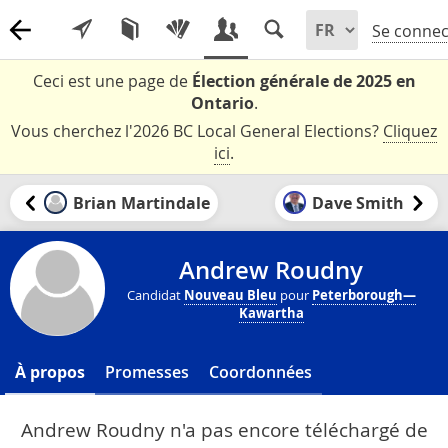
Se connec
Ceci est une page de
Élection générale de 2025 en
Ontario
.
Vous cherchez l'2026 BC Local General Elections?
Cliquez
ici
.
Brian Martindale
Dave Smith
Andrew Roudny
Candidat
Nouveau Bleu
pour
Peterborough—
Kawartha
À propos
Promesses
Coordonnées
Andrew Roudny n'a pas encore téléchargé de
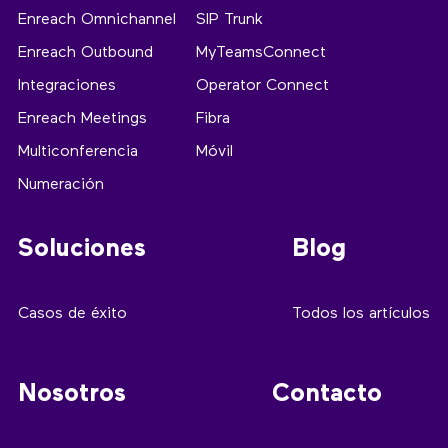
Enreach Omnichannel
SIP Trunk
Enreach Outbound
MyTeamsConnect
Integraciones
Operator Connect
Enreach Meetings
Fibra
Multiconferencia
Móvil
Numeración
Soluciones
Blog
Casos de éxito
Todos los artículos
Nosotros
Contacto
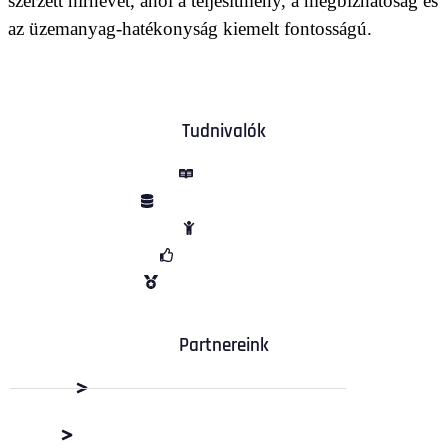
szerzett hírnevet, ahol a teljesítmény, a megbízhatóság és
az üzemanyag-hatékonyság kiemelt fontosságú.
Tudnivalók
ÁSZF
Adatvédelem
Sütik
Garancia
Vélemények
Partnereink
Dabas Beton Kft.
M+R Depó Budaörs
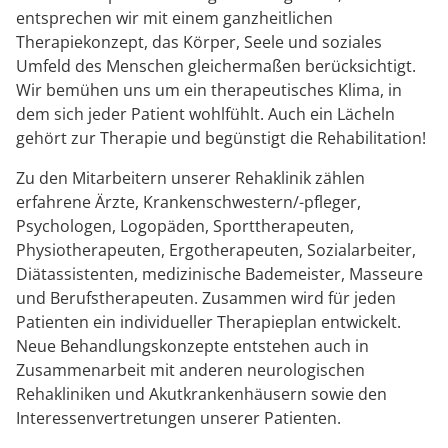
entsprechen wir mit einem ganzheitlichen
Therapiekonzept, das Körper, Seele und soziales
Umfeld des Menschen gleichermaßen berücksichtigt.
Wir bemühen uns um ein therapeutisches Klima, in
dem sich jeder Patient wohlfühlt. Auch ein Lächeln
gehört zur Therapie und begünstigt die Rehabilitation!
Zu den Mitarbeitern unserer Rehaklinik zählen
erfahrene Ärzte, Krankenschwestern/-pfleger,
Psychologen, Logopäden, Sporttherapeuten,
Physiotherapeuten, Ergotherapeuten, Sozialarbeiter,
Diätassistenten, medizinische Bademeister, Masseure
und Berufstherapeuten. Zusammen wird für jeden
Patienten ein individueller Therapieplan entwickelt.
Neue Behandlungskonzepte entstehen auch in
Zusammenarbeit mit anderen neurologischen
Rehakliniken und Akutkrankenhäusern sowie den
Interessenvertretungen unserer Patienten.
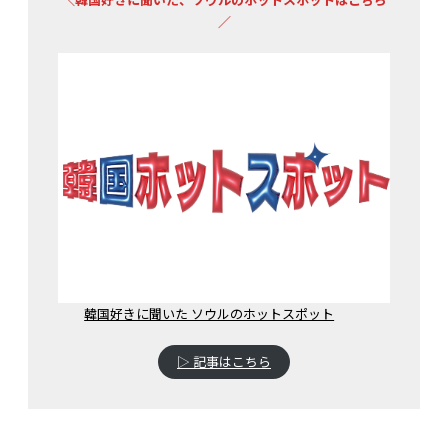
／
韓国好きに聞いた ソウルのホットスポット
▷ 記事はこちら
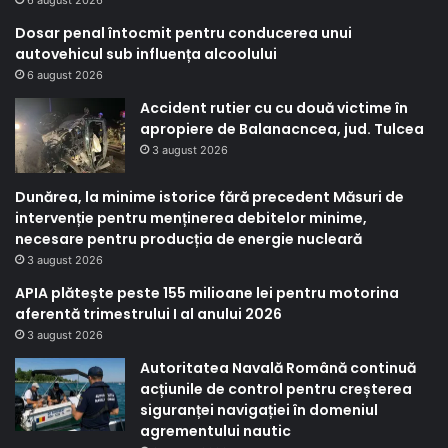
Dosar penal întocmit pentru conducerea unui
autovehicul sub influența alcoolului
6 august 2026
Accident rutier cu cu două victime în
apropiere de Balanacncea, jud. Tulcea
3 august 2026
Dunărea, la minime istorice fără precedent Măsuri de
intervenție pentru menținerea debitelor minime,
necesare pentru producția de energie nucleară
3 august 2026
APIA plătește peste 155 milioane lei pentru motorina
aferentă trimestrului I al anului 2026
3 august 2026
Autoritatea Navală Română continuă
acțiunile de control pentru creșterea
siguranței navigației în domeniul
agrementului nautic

--

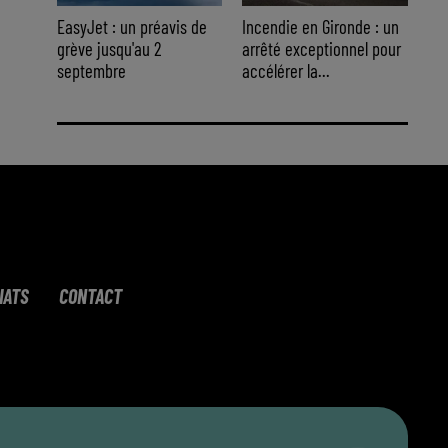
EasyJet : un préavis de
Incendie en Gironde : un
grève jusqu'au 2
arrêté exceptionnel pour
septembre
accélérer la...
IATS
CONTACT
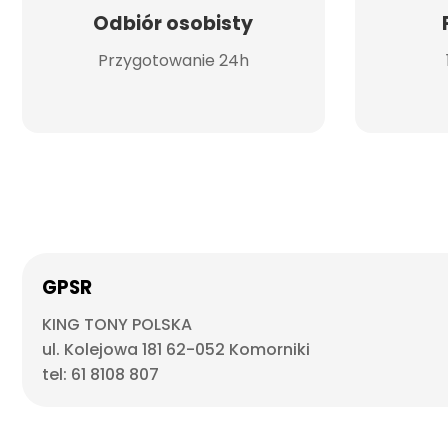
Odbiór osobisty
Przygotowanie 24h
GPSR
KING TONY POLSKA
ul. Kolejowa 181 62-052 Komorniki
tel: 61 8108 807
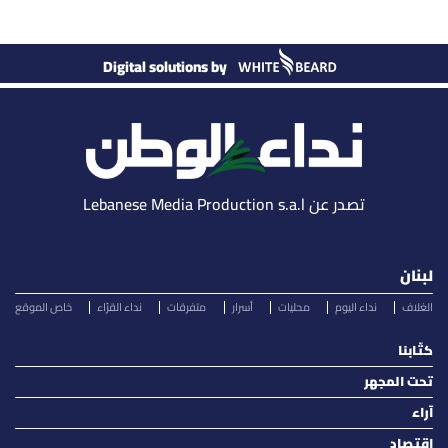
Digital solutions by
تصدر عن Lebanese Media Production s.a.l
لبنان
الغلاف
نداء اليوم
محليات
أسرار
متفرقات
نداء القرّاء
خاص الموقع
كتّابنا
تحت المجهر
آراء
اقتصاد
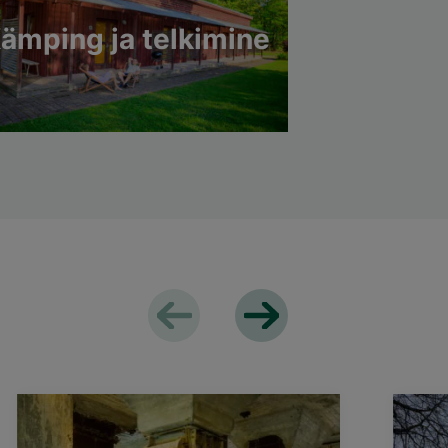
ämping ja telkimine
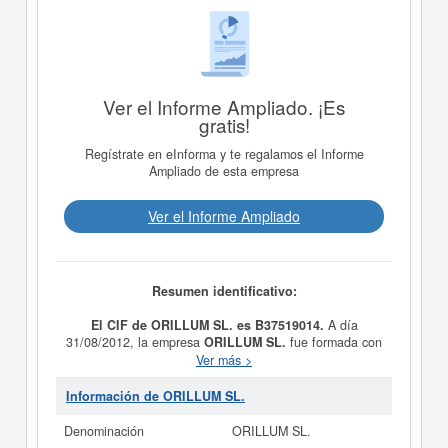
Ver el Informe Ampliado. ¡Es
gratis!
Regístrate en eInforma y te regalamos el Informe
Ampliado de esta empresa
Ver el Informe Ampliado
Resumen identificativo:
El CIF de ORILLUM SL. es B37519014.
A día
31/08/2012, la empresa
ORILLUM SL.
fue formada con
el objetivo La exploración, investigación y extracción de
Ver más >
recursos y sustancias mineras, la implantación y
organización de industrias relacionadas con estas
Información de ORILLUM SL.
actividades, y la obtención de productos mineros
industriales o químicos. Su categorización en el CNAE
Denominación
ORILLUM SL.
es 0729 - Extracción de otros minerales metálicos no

---

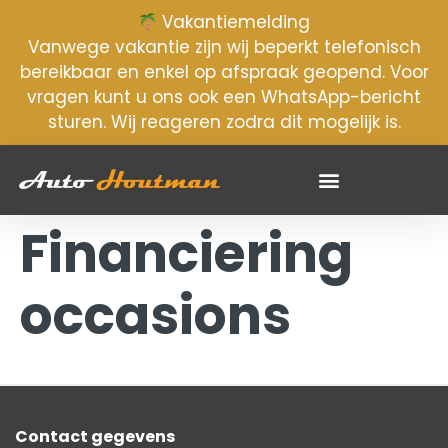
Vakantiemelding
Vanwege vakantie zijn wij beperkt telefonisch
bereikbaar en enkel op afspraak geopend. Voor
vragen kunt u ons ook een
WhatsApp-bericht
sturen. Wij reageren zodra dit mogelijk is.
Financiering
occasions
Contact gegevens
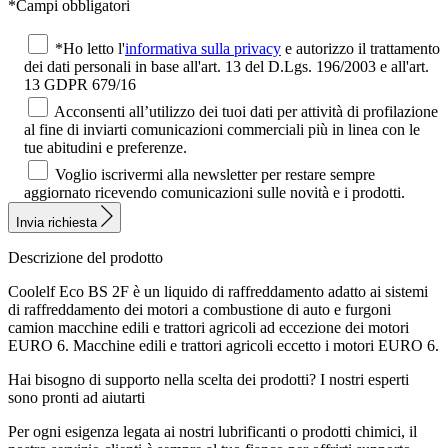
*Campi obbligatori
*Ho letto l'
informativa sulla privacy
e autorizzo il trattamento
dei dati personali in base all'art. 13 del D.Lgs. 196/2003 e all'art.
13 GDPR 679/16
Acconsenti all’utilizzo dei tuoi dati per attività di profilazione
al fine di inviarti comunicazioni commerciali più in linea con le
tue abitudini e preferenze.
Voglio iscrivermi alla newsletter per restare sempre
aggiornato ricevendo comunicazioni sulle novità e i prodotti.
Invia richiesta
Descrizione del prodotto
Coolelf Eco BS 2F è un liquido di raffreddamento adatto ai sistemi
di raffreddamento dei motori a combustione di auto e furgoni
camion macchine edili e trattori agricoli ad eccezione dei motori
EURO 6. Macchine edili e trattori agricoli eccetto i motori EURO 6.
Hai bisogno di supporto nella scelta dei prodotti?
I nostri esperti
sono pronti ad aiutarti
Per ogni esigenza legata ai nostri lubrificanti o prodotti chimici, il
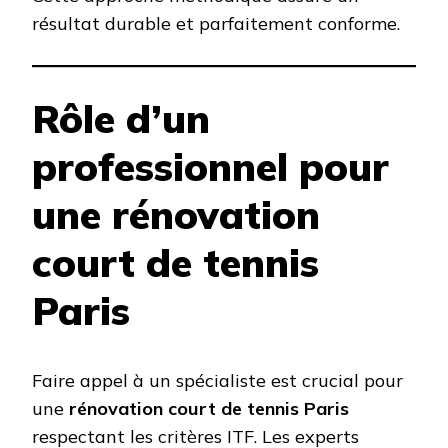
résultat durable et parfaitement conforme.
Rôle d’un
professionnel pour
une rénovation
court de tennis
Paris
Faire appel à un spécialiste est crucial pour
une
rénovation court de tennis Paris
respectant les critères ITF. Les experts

YOUR GOAL.
Reproduce verbatim the records from the line with "Ver el Informe Ampliado. ¡Es" to the line with "el objetivo La", including both of those lines.

SOLUTION.
Ver el Informe Ampliado. ¡Es
gratis!
Regístrate en eInforma y te regalamos el Informe
Ampliado de esta empresa
Ver el Informe Ampliado
Resumen identificativo:
El CIF de ORILLUM SL. es B37519014.
A día
31/08/2012, la empresa
ORILLUM SL.
fue formada con
el objetivo La exploración, investigación y extracción de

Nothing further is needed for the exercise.